Escaping Pavement are speaking my language on their newest release UpRooted.
Recently finding myself UpRooted, you could say it was appropriate I received this record. Moving your family 2,300+ miles in any direction takes some serious adjustments.
Emily Burns and Aaron Markovitz met one night at a blues open mic and have been inseparable ever since. You could say this was meant to be.
“I saw Emily walk in with a Gretsch guitar, get up onstage with the band and play ‘Whipping post’ and ‘What is and What Should Never Be.’ I was impressed and went over and talked to her.

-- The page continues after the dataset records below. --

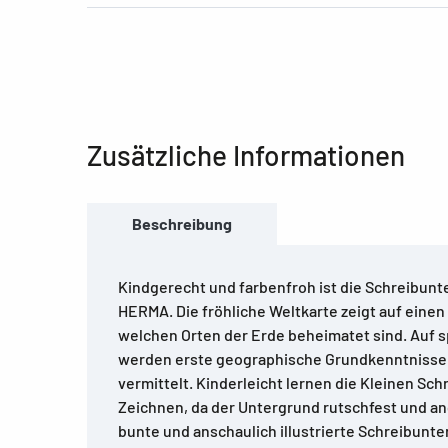
Zusätzliche Informationen
Beschreibung
Kindgerecht und farbenfroh ist die Schreibunt
HERMA. Die fröhliche Weltkarte zeigt auf einen 
welchen Orten der Erde beheimatet sind. Auf s
werden erste geographische Grundkenntnisse
vermittelt. Kinderleicht lernen die Kleinen Sch
Zeichnen, da der Untergrund rutschfest und an
bunte und anschaulich illustrierte Schreibunte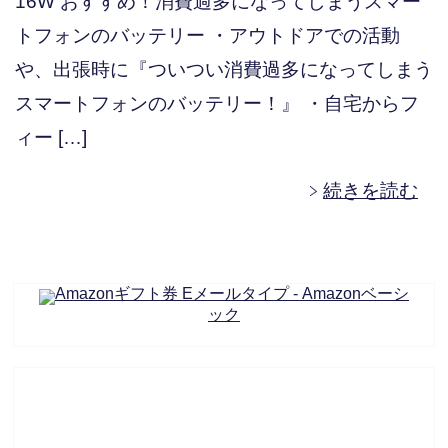
16W おすすめ！消費過多になってしまうスマー
トフォンのバッテリー ・アウトドアでの活動
や、出張時に『ついつい消費過多になってしまう
スマートフォンのバッテリー！』 ・自宅からフ
ィー […]
続きを読む
Amazonギフト券 Eメールタイプ - Amazonベーシ
ック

I guess it all started at that moment,” Aaron recalls.
Splitting songwriting, singing, and playing duties equally, Emily and Aaron along with Niall Sullivan (bass and background vox) and Evan Profant (drums and background vox) create a sound that is refreshing, genuine, and alive!
http://www.youtube.com/watch?v=stny-CZUz-A
UpRooted is what would happen if The Black Crowes got into a bar fight with The Civil Wars. When the dust settled, Emmylou Harris would be there with a peace treaty and a vision. That vision is Escaping Pavement.
This Los Angeles Music Academy educated, Detroit, Michigan based quartet entered Tempermill Studios in Ferndale, MI to create this folk-rockin’-altercana master blend. Emily produced the album with the help of engineer Tony Hamera.
“If you listen to the lyrics of every song on the record, you can bring it all back to being uprooted in some way,” Aaron says. “It comes down to change, someone’s life changing in a way that’s out of their hands, like loss, or someone wanting to change themselves. Being uprooted in life happens to everyone,” Emily says.
Everything the band has been working on for the past several years has led up to this release and it is fine wine, folks.